# To do:
**a.** Reproduce, word for word, the part of the blog post about the breakup between "Now the not" and "whole process alone.", inclusive.
**b.** Resume the blog post about the breakup and the miscarriage, writing on from its final sentence.

# Excerpt:
——
Sometimes it all falls apart...

I really and truly an going to try to start doing this regularly. Life, as usual, has been throwing curveballs over the last few months, and aparently, I'm no catcher.

Where to begin? Well, for starters, and something that sucks but is no where near a blip on my radar, I killed my computer. Knock it off the couch, and evidentially elliptical machines and MacBooks don't occupy space together well. So, I will be doing my blogging from my phone. This being said, tryin to figure out where I last left off on my saga was just too tedious a task for me to take on at the moment. My head is swimming with words that beg to be purged.

So. *deep breath*

Bob and I are no longer together. That fact, I am okay with. To be honest I think I was more attached to the symbolism it represented; the growth and change it represented. Bob tested my values. Marriage, for example. Before meeting him, I was content to go at life a loner and make the best of it or die (likely by my own hand) trying. I had long since lost hope of meeting someone who saw value (in me) where I saw none. Bob changed and challenged my thoughts on marriage. He opened my heart to possibility; to hope. He ended up crushing that hope in the end, but I'll get to that in a bit.

Bob also showed me I have far more patience than I could have ever imagined. He tested the limits of my ability to be compassionate and selfless. He also brought about an understanding that I cannot love someone enough to make up for the love they lack for them self. In this, I feel growth: naive beliefs about love's power ahead away, but not abandoned.

So there's that.

Now the not so heartwarming chapters. We had a miscarriage in late January. I was between 9-12 weeks. Had just started those unexpected porcelain throne sessions, and was beginning to gain those lovely mommy super powers of being able to tell someone in detail what they had eaten hours before.  I had just enough time being pregnant to incision little hats, pacifiers, baby blankets, etc. Bob...well...he was terrified. It was at this point that he finally came out and shared he did not want more children, and news of our pregnancy sent him into a downward spiral of selfishness that he never did recover from. I was heartbroken. The pain during the miscarriage was nothing compared to the grief I am still dealing with. And Bob, he was there for part of day one, and then disappeared until a hormonal me called and chewed his ass out for making me endure the whole process alone.
——
Sources of plain-text documents
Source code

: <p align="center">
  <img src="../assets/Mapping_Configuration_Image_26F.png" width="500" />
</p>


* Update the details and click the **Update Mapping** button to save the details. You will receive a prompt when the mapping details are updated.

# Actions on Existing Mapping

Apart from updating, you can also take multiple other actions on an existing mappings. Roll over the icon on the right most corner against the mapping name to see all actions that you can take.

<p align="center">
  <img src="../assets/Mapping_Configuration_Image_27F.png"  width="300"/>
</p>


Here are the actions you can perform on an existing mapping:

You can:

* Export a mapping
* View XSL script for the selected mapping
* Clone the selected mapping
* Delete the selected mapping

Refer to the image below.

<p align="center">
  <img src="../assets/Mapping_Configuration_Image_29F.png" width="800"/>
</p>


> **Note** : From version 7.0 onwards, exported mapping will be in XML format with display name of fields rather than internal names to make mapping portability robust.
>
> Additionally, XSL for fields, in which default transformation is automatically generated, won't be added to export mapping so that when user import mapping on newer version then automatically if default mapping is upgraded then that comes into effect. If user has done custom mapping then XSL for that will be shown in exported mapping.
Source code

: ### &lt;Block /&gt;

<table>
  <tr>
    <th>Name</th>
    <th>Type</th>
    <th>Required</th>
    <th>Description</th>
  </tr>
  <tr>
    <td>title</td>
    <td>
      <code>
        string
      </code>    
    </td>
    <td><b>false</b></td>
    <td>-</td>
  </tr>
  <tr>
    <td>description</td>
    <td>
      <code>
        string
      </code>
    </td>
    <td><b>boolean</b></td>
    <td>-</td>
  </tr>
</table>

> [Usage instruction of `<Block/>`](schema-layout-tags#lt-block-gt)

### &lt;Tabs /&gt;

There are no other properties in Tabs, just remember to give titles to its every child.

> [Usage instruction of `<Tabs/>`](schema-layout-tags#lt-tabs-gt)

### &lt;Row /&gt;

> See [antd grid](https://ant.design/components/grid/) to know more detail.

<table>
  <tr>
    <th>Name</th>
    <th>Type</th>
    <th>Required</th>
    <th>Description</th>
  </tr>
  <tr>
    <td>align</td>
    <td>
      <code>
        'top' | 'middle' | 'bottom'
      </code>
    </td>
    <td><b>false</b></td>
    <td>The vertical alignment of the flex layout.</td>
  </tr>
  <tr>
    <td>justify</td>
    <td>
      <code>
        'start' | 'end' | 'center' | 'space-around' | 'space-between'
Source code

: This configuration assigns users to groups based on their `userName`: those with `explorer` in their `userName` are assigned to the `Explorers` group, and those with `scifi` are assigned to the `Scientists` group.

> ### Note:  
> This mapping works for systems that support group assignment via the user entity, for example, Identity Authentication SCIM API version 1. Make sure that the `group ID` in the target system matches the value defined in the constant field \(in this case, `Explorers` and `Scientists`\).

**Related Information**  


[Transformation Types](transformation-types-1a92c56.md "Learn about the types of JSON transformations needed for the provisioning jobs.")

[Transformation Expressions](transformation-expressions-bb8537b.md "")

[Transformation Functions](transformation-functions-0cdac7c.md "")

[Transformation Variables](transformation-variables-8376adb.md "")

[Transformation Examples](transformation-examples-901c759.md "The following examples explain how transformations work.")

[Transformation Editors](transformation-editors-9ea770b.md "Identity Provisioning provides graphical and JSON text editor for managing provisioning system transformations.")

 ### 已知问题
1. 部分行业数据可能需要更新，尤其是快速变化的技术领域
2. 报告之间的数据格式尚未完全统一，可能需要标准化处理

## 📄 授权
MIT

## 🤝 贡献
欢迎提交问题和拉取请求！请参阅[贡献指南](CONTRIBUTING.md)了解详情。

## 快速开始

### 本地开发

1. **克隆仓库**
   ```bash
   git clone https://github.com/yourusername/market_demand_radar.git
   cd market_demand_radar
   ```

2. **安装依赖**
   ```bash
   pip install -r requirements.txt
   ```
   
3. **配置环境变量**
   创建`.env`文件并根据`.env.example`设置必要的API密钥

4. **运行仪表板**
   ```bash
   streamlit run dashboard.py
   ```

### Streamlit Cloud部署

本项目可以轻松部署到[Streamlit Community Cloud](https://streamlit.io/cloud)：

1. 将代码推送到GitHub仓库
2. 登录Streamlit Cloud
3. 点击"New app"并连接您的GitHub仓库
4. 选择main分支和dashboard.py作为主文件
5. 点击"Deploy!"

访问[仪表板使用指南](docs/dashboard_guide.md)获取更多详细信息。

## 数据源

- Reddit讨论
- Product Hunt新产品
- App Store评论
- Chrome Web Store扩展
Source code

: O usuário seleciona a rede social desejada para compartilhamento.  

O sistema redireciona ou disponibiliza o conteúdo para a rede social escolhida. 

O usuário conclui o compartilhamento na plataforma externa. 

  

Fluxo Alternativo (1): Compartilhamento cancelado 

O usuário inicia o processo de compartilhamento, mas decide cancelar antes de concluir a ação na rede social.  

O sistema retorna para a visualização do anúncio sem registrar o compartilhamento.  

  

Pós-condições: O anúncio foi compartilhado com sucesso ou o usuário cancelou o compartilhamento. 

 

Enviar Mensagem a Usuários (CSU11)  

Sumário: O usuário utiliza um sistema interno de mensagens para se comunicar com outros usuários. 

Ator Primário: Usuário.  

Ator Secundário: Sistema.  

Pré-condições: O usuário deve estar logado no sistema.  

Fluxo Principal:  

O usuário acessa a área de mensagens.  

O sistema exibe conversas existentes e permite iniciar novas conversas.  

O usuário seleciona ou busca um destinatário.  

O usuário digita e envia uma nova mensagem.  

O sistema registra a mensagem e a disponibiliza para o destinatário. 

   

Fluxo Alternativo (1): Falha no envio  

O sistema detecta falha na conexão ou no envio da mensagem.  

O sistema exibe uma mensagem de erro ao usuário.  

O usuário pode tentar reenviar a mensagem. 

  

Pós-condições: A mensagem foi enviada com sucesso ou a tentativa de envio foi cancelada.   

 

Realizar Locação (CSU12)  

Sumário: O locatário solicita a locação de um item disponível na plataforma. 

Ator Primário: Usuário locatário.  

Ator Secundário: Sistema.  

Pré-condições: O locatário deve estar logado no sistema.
——
# Answers to the exercise:
**a.**
Now the not so heartwarming chapters. We had a miscarriage in late January. I was between 9-12 weeks. Had just started those unexpected porcelain throne sessions, and was beginning to gain those lovely mommy super powers of being able to tell someone in detail what they had eaten hours before.  I had just enough time being pregnant to incision little hats, pacifiers, baby blankets, etc. Bob...well...he was terrified. It was at this point that he finally came out and shared he did not want more children, and news of our pregnancy sent him into a downward spiral of selfishness that he never did recover from. I was heartbroken. The pain during the miscarriage was nothing compared to the grief I am still dealing with. And Bob, he was there for part of day one, and then disappeared until a hormonal me called and chewed his ass out for making me endure the whole process alone.

**b.**
That was the beginning of the end. Fights escalated, threats were thrown, we were on the precipice of the end, then...promises were made and things would be okay for a while.....until those promises never came to fruition...and the cycle would repeat. It was during a quite peaceful lull in our relationship that our relationship was ended. The real kick in the vag, was that he initiated this via email....you know, because we are 12, and 9 months and a miscarriage together warrants that sort of cowardice. Fun side note, I found out, and I shit you not: a day before, that I was preggers....again.

And my heart broke all over again....and will for sometime, because ultimately, given my bodies propensity to reject pregnancies, and the fact that my body wasn't recovered, and the fact that the father is a selfish dick that I want nothing more to do with...I chose to terminate. I know, judge me. I am. My heart breaks daily....my faith is shaken. Faith not only in God....but also in my own judgement.

So. Life is a bit bleak. I, ran straight into my ex's arms for meaningless sex. And have fallen back on old coping methods to get through the day. I'm so wrecked with shame and self-hatred....it's all I can do not to foolishly act on impulse....at least the life ending ones.

I'm still in therapy. I am scheduled for a psych consult next week.  I am passively suicidal and caught in a self-loathing tailspin.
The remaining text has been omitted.